Thank you all again for your words of comfort. It was really hard last night sleeping in bed without Murphy beside me. The entire room felt so empty without his food and water in there - but mostly his gentle purring/snoring


----------



## myfamilia

Well, I could barely make it through this thread without crying, before posting a reply. I'm so sorry and sad for you that this happened. 

I don't know what it's like to have to put a companion to sleep, due to failing health from chronic illness. But, I am getting a feel for it, as it is becomming a real part of what the future might soon turn out to be for me.

I read certain threads in search for help. In hope of learning something new someone tried, and it worked. Making sure I find others that have done/not done things like me, so I know it's not my fault. Desperate for relief, I try copying others who've learned to cope. 

I read threads...and cry

My search continues, my tears get bigger. But the fear is... a time coming when my pain has out weighed it.


----------



## Lisa 216

I'm so sorry, Hank  That's a shame about Murphy.

I'll move this to Rainbow Bridge for you.


----------



## jezza

aw, hank i feel so sorry for you, and like many others here know how you feel and have had to endure the same pain, murphy, was a beautiful cat, and as i was reading thro i despratly hoped he would pull thro  

rip murphy


----------



## Hank3

The days are slowly getting easier, however, there are just certain times during the day where it hits me so hard that my buddy is no longer there to meow and show me that unconditional love. Thank you for the continued comfort that all of you are offering. It means so much.

I'm going to write a "Thank you" card to the vet tomorrow for all of the years they have taken such great care of him. They were so understanding this past week.


----------



## Jeanie

Hank, my heart goes out to you. Murphy was a beautiful and much loved cat, and you will never forget him. I believe you will see him again. And in the meantime, hold on to the sweet memories. May God bless you and ease your pain.


----------



## jezza

Hank3 said:


> The days are slowly getting easier, however, there are just certain times during the day where it hits me so hard that my buddy is no longer there to meow and show me that unconditional love. Thank you for the continued comfort that all of you are offering. It means so much.
> 
> I'm going to write a "Thank you" card to the vet tomorrow for all of the years they have taken such great care of him. They were so understanding this past week.


aw i know what you mean, its been 4.5 months and i still cant stop thinking about mig, one day youl be reunited, it some way or other


----------



## Hank3

It's been a little over a month now since Murphy was put down. I thought I'd share a couple of entries I posted on my blog.

The One For Murphy (prelude)...

Dataset content:
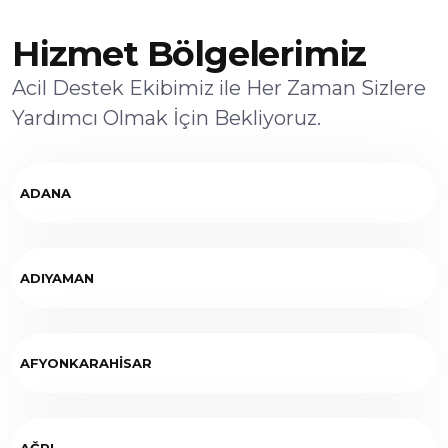
Hizmet Bölgelerimiz
Acil Destek Ekibimiz ile Her Zaman Sizlere
Yardımcı Olmak İçin Bekliyoruz.
ADANA
ADIYAMAN
AFYONKARAHİSAR
AĞRI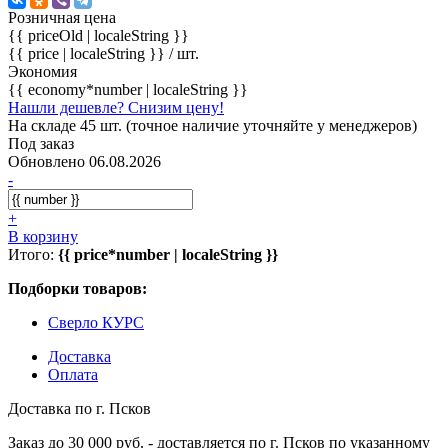
Розничная цена
{{ priceOld | localeString }}
{{ price | localeString }}
/ шт.
Экономия
{{ economy*number | localeString }}
Нашли дешевле? Снизим цену!
На складе 45 шт. (точное наличие уточняйте у менеджеров)
Под заказ
Обновлено 06.08.2026
-
+
В корзину
Итого:
{{ price*number | localeString }}
Подборки товаров:
Сверло КУРС
Доставка
Оплата
Доставка по г. Псков
Заказ до 30 000 руб. - доставляется по г. Псков по указанному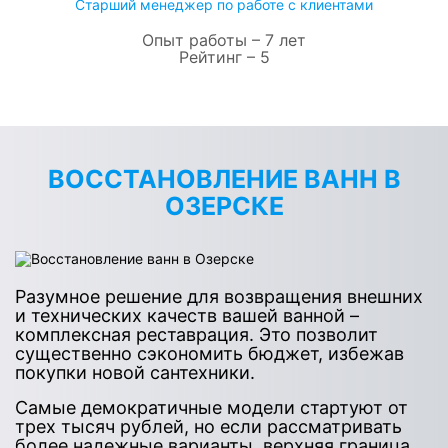
Старший менеджер по работе с клиентами
Опыт работы – 7 лет
Рейтинг – 5
ВОССТАНОВЛЕНИЕ ВАНН В
ОЗЕРСКЕ
Разумное решение для возвращения внешних
и технических качеств вашей ванной –
комплексная реставрация. Это позволит
существенно сэкономить бюджет, избежав
покупки новой сантехники.
Самые демократичные модели стартуют от
трех тысяч рублей, но если рассматривать
более надежные варианты, верхняя граница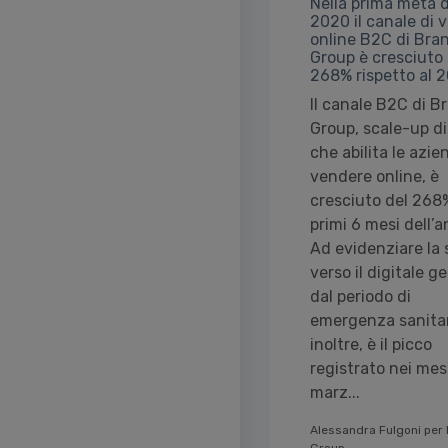
Nella prima metà d
2020 il canale di 
online B2C di Br
Group è cresciuto 
268% rispetto al 
Il canale B2C di 
Group, scale-up di
che abilita le azie
vendere online, è
cresciuto del 268
primi 6 mesi dell’a
Ad evidenziare la 
verso il digitale g
dal periodo di
emergenza sanitar
inoltre, è il picco
registrato nei mesi
marz...
Alessandra Fulgoni per
Group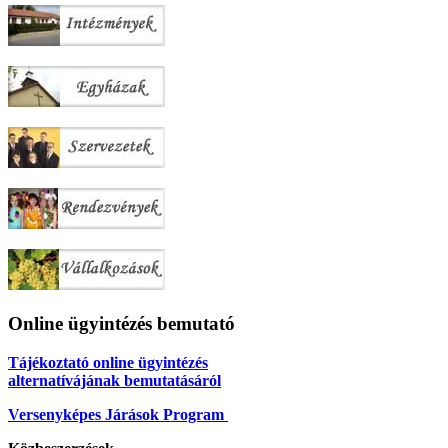
Online ügyintézés bemutató
Tájékoztató online ügyintézés
alternatívájának bemutatásáról
Versenyképes Járások Program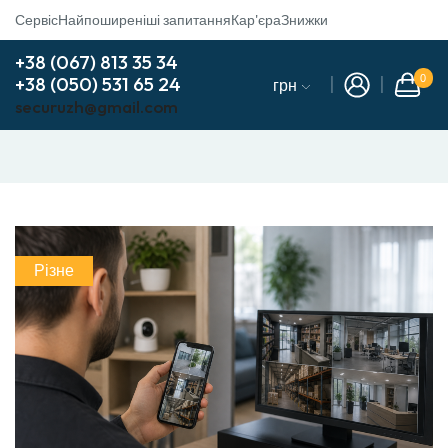
Сервіс
Найпоширеніші запитання
Кар'єра
Знижки
+38 (067) 813 35 34
+38 (050) 531 65 24
0
грн
securuzh@gmail.com
Різне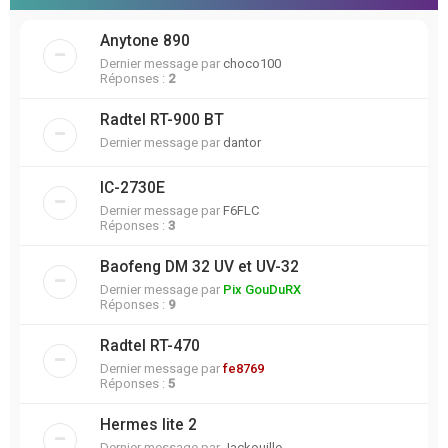
Anytone 890
Dernier message par
choco100
Réponses :
2
Radtel RT-900 BT
Dernier message par
dantor
IC-2730E
Dernier message par
F6FLC
Réponses :
3
Baofeng DM 32 UV et UV-32
Dernier message par
Pix GouDuRX
Réponses :
9
Radtel RT-470
Dernier message par
fe8769
Réponses :
5
Hermes lite 2
Dernier message par
Jackouille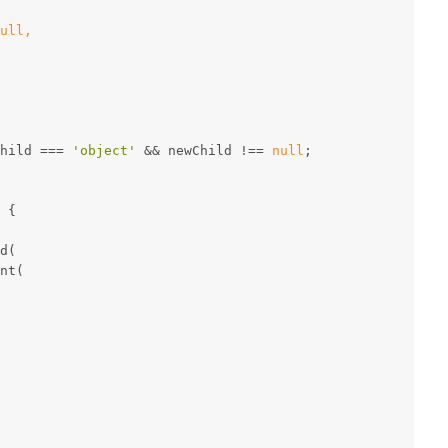
ull,
hild === 
'object'
 && newChild !== 
null
;
 {
d(
nt(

Exercise goal:
Copy everything in the forum thread about Murphy from "I read threads...and" down to "shame about Murphy.".

Exercise response:
I read threads...and cry

My search continues, my tears get bigger. But the fear is... a time coming when my pain has out weighed it.


----------



## Lisa 216

I'm so sorry, Hank  That's a shame about Murphy.